START Source material
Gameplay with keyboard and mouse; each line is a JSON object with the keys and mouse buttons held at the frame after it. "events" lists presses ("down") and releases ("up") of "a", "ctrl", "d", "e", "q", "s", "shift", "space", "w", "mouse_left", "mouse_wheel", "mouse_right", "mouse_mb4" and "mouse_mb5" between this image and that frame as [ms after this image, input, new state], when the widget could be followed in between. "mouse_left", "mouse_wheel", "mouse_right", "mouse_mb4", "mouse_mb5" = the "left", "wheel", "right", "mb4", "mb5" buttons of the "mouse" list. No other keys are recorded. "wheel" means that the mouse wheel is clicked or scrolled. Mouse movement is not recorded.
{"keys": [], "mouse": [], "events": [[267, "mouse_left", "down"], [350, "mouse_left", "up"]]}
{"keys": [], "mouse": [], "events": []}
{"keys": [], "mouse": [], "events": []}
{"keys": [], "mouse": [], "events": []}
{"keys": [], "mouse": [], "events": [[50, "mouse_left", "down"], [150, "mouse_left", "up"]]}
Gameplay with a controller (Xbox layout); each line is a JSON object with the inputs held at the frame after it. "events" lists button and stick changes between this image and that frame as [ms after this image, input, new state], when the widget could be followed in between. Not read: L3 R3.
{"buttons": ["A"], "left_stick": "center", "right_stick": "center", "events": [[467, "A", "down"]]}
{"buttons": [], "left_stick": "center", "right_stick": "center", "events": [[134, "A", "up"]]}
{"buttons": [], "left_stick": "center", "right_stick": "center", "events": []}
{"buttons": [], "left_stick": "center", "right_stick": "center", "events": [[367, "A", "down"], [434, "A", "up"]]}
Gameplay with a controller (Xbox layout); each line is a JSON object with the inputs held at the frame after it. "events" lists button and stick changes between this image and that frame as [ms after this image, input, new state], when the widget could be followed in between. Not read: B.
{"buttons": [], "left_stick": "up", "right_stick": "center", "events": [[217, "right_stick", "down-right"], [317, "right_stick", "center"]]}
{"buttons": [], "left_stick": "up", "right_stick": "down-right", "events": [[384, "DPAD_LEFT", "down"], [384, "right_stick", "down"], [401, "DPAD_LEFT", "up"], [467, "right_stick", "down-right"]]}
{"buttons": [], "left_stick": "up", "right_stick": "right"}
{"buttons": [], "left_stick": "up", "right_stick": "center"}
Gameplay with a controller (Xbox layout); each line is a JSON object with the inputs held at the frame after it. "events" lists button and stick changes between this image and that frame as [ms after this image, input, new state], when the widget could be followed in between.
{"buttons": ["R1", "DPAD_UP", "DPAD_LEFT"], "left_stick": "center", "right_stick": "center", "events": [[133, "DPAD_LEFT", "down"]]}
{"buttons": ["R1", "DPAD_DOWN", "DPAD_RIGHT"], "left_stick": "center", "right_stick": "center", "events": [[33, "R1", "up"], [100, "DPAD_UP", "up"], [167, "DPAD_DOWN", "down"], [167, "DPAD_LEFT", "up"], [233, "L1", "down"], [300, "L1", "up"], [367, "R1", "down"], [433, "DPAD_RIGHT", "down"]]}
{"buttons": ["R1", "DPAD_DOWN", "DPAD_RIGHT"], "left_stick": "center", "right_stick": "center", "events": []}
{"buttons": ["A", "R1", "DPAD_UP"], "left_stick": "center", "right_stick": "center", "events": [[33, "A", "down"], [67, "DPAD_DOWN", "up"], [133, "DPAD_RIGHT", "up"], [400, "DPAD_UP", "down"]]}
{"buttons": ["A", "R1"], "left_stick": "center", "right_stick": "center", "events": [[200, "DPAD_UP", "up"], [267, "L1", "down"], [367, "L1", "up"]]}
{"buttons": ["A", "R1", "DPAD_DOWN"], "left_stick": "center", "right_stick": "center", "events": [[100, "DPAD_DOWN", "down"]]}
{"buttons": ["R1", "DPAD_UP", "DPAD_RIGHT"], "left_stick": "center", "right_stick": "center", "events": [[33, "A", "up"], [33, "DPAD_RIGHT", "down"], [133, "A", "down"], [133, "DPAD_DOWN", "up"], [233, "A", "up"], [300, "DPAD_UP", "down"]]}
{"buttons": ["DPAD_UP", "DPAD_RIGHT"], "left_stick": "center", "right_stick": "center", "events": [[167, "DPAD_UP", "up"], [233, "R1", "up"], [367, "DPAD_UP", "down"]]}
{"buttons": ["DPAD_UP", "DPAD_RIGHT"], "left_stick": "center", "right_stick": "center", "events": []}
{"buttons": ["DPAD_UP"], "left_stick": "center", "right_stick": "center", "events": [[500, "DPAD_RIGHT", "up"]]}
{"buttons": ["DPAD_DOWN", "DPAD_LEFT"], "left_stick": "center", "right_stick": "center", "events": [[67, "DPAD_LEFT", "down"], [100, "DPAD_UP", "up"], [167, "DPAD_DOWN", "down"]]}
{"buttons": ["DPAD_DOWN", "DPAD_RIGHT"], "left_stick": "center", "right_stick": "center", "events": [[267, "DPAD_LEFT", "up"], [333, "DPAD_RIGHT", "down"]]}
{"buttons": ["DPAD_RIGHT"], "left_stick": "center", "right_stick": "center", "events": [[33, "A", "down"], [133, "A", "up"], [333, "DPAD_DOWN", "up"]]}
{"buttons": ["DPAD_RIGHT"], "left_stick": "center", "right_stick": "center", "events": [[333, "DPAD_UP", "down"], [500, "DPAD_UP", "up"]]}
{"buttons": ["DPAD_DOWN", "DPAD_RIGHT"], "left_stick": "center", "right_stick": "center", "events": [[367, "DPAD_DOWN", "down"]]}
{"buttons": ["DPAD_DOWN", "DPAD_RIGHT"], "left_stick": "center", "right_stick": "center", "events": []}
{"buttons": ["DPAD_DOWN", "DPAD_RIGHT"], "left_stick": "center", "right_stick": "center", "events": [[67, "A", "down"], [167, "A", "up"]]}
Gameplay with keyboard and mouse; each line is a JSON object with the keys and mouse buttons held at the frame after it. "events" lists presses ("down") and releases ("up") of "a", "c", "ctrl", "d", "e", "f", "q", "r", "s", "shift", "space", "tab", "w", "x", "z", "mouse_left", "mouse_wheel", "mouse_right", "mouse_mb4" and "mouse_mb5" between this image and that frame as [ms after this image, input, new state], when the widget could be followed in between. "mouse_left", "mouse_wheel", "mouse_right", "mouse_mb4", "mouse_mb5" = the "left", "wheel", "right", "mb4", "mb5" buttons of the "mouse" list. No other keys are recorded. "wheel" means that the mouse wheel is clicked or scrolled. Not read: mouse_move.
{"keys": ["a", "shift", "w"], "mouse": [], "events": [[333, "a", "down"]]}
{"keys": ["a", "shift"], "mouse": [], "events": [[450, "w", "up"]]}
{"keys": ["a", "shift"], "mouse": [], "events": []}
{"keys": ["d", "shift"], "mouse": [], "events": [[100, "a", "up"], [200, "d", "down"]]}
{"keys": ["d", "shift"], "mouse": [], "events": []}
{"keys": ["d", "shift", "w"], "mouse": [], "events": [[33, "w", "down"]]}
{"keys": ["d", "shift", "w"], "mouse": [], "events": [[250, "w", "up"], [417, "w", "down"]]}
END Source material
**Your assignment**
Copy each line above that has the word "Xbox".

**Solution**
Gameplay with a controller (Xbox layout); each line is a JSON object with the inputs held at the frame after it. "events" lists button and stick changes between this image and that frame as [ms after this image, input, new state], when the widget could be followed in between. Not read: L3 R3.
Gameplay with a controller (Xbox layout); each line is a JSON object with the inputs held at the frame after it. "events" lists button and stick changes between this image and that frame as [ms after this image, input, new state], when the widget could be followed in between. Not read: B.
Gameplay with a controller (Xbox layout); each line is a JSON object with the inputs held at the frame after it. "events" lists button and stick changes between this image and that frame as [ms after this image, input, new state], when the widget could be followed in between.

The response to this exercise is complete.